Before you go out trying to figure out how to establish an equity position in Rapid-I, let us share a fairly large grain of salt about the KDnuggets survey. First, it appears the polling technique was self-selecting and naturally focused around KDnuggets readership, so, for example, the voices of the tens of thousands of SAS experts out there who happen to not pay attention to KDnuggets were not heard in the survey. I.e. this was not a random sample of worldwide BI/analytics professionals. Second, it isn’t clear what the qualification criteria of the respondents’ were; other than geographical locations it isn’t apparent if more demographic data were captured. Third, giving the statistical focus of KDnuggets’ members, hardly any database or infrastructural software showed well on the list. Fourth, Rapid-I did some begging to get its aficionados out to vote in the KDnuggets poll.

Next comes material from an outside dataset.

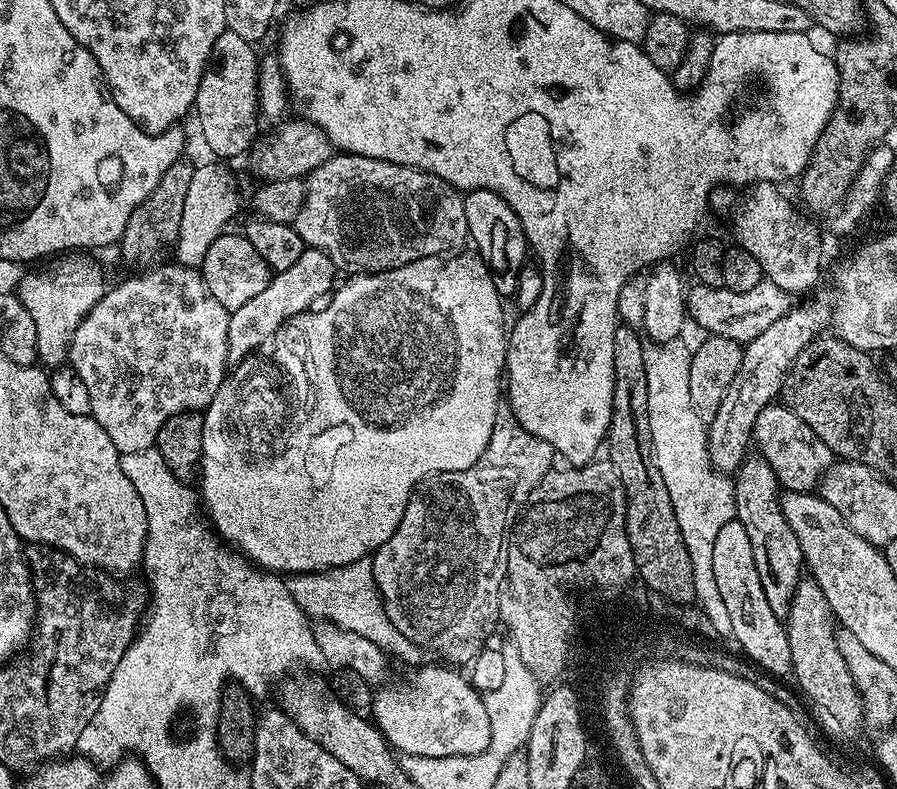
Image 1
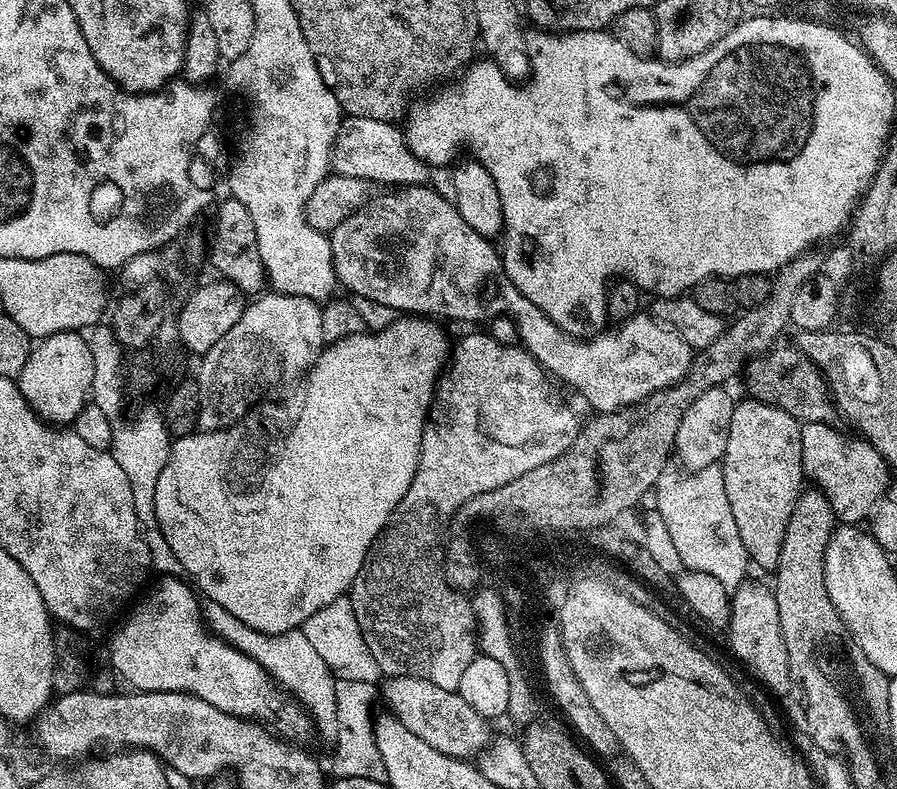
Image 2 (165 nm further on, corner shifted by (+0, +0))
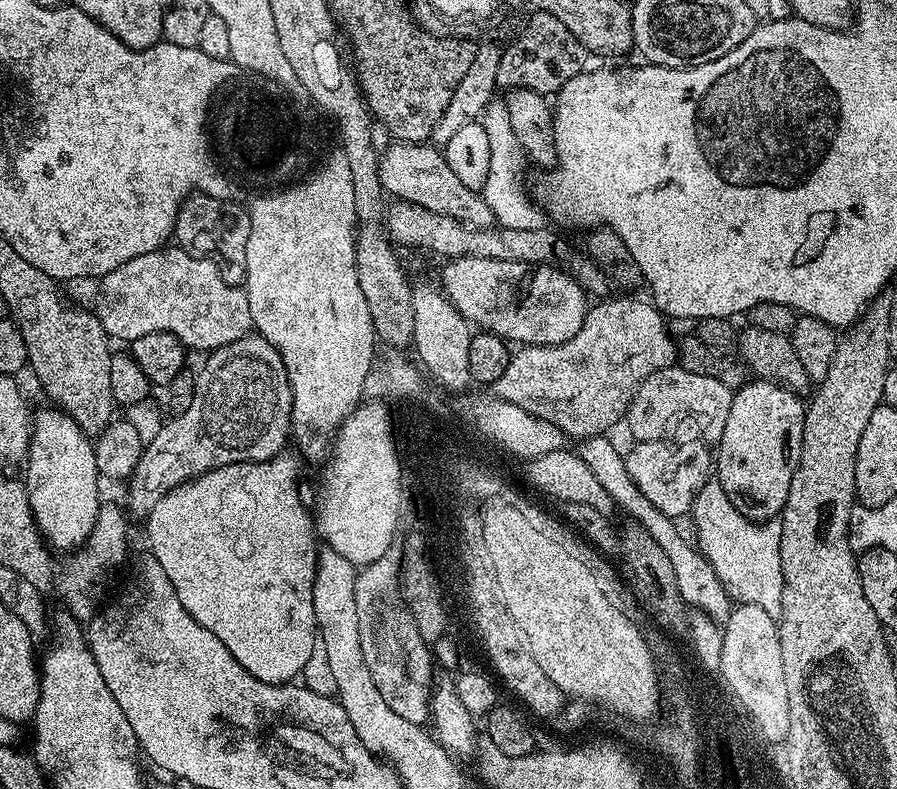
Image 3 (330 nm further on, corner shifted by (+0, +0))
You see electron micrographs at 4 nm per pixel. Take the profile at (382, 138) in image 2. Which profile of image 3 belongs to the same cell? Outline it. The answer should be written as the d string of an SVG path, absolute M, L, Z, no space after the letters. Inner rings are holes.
M392 142L388 149L379 153L381 186L389 197L417 204L438 214L446 214L472 228L491 228L496 224L490 206L477 189L465 186L446 162L443 151L429 143L406 144Z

Despite those cautions, the impact of RapidMinder cannot be overlooked. The respondent base of the KDnuggets poll was indeed worldwide, one-third USA, 45% EMEA, nearly 9% Latin America, and 13+% Asia/ANZ. There were 1880 voters. It is utterly impressive for any tool to rank up there with R and Excel, particularly with an analytics insider type of profile of KDnuggets readers, and even given the pitch to vote and other less than purely scientific characteristics of the poll.

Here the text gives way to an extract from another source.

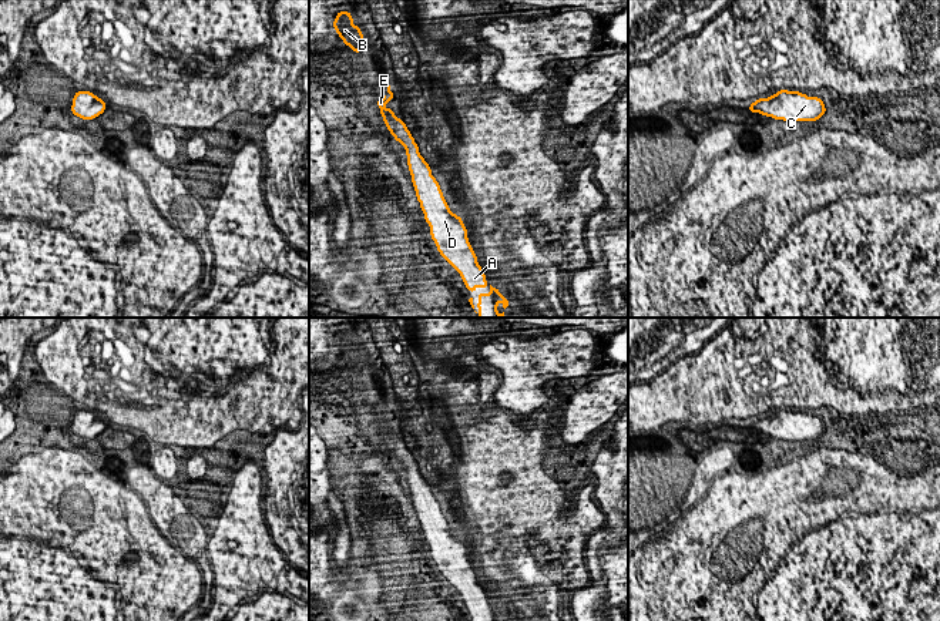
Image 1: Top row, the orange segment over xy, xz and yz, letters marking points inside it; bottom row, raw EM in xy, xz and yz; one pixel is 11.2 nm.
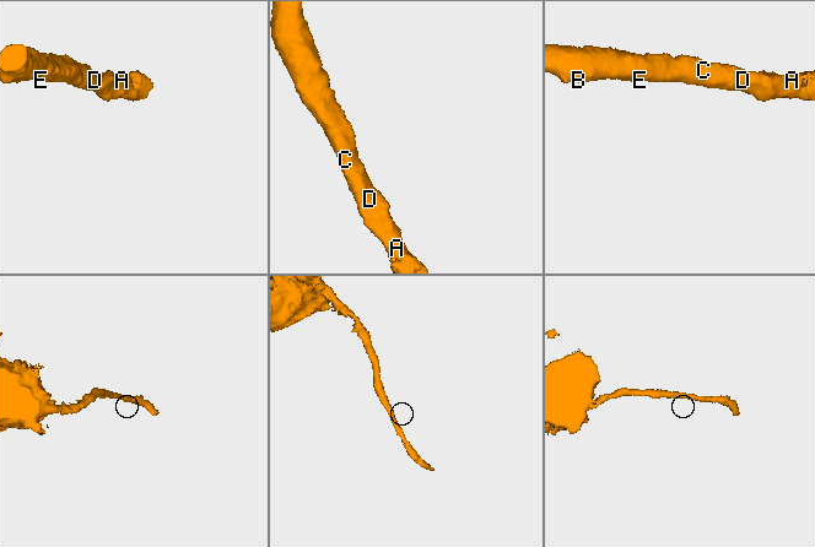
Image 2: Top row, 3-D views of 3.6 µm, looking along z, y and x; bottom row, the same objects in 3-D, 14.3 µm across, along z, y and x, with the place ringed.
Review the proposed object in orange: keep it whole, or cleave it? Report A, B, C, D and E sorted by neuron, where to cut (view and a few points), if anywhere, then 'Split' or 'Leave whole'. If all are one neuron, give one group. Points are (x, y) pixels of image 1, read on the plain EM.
Groups: A B C D E. No split. Leave whole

Who then is Rapid-I? Based out of Dortmund, Germany, it was established in 2006, starting in 2012 has locations in the USA specifically in Burlington, MA and Sunnyvale, CA, cites about 30 partners, and deployments in about 50 countries. About 50 developers worldwide participate in the on-going development of open source RapidMiner, with the majority of these contributors working for Rapid-I. Ingo Mierswa is the founder of Rapid-I and is CEO of Rapid-I Germany, and also leads the RapidMiner development team. The open source community uses Eclipse as its standard IDE, so RapidMiner is a Java-based tool. Anonymous access to the source is allowed, and there is clearly a focus on subjects like R integration, information extraction, text/web mining, and time series analysis – these make up the special interest groups of the RapidMiner community.
The team that won the Boston-based Hack/Reduce competition in late 2012 used a combination of RapidMiner and Radoop as their primary tools, with the latter offering a Hadoop-based solution for BI/analytics along the lines of a Platfora. Giuseppe Taibi, CEO of Rapid-I North America, participated on the winning team.

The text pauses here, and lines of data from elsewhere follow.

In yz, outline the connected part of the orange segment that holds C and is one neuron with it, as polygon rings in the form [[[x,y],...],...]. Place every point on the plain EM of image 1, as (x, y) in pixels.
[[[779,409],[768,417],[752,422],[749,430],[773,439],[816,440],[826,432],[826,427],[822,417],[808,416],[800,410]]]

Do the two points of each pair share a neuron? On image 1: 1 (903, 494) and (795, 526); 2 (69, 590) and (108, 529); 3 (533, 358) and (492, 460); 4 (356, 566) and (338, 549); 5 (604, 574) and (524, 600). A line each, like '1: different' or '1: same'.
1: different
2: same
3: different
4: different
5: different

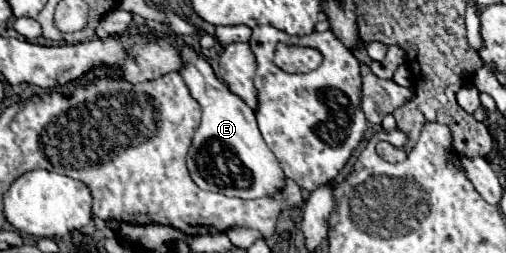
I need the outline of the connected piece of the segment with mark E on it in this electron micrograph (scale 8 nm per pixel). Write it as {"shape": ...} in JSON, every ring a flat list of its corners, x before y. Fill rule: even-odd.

Look, I have no way of validating the actual reach of RapidMiner. I am, however, a big fan of KDnuggets, and there is something quite real about the impact of RapidMiner. R, by itself, is not a drag and drop environment, and without Revolution Analytics and other integrations, R is not often used in enterprise BI/analytics. Excel, too, has it obvious limits. RapidMiner, similar to the Weka/Pentaho project which also scored well in the KDnuggets poll, offers a true visual environment for data mining and analytics, and like Pentaho, Rapid-I offers the commercialized version of the popularized open source tool. So enterprise BI/analytics types, why not give it a try?